━━━━━ DATASET RECORDS

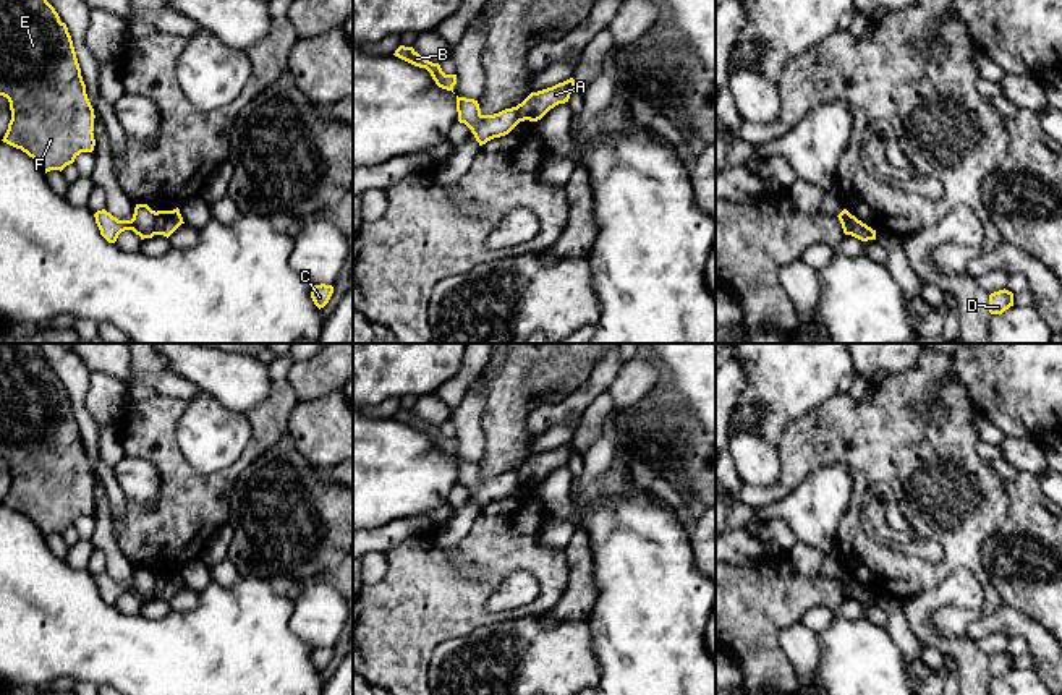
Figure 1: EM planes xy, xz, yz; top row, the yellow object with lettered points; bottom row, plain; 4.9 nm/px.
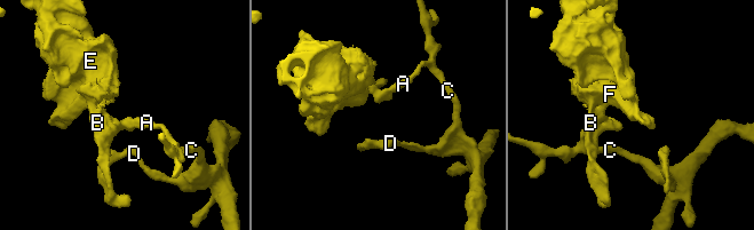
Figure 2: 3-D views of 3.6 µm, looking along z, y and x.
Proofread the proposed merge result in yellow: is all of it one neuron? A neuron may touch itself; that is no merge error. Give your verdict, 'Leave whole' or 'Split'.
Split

━━━━━━━━━━
━━━━━ DATASET RECORDS

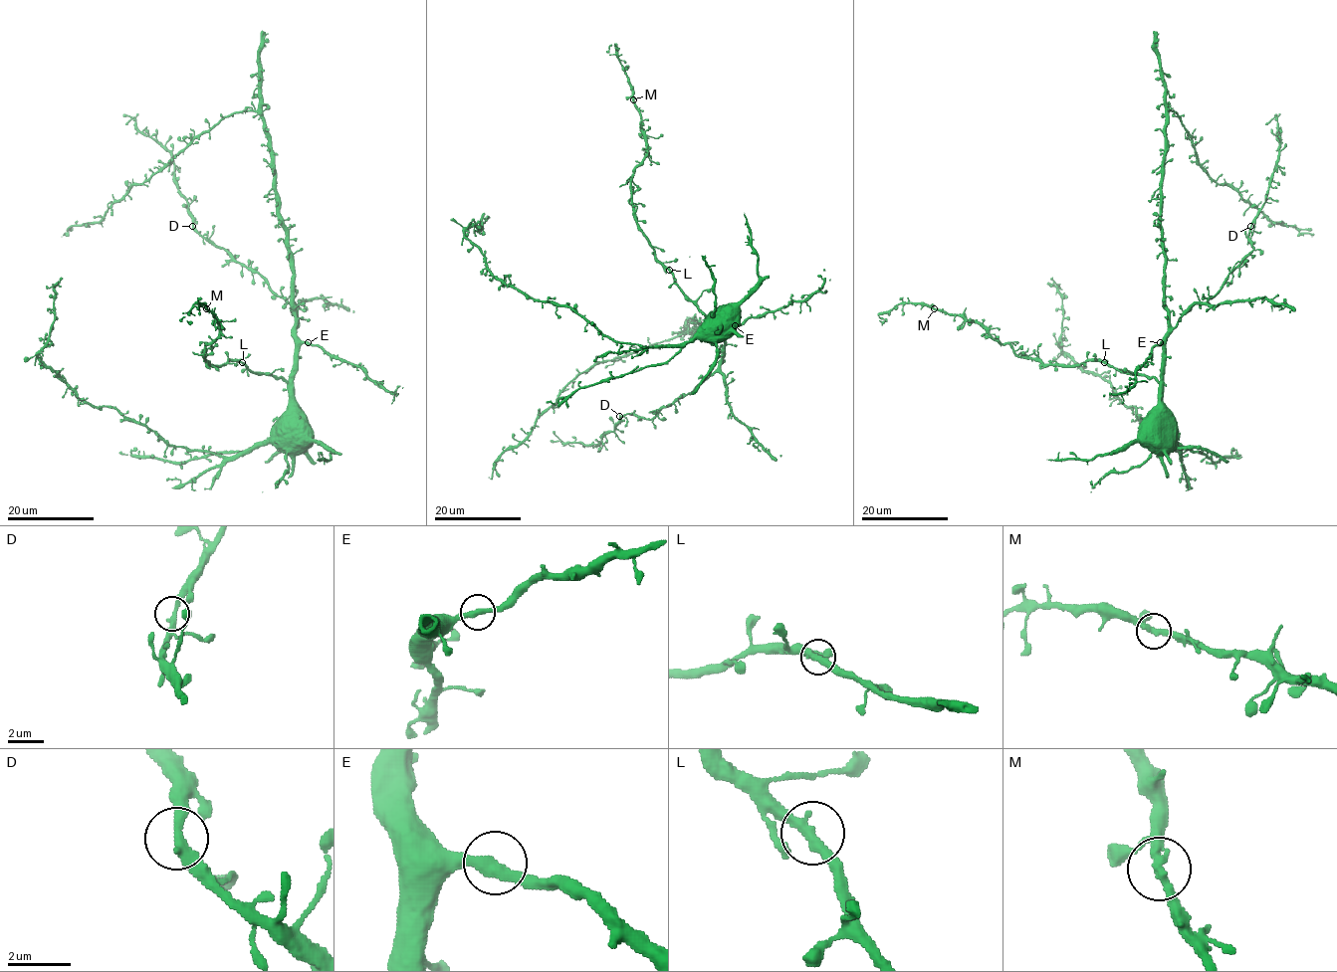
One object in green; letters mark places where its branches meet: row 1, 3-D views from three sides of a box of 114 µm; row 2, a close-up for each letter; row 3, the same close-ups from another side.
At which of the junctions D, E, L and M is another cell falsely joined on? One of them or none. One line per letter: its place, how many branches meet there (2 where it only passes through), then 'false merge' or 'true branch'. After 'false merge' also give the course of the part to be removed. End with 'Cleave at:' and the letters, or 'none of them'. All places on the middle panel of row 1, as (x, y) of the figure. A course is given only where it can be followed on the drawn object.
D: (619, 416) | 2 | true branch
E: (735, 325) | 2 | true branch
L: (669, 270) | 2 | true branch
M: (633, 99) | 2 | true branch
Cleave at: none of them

━━━━━━━━━━

*DIRECTIONS FOR THIS TASK*:
Show, from the listing above, every line holding the word "views".

*YOUR RESPONSE*:
Figure 2: 3-D views of 3.6 µm, looking along z, y and x.
One object in green; letters mark places where its branches meet: row 1, 3-D views from three sides of a box of 114 µm; row 2, a close-up for each letter; row 3, the same close-ups from another side.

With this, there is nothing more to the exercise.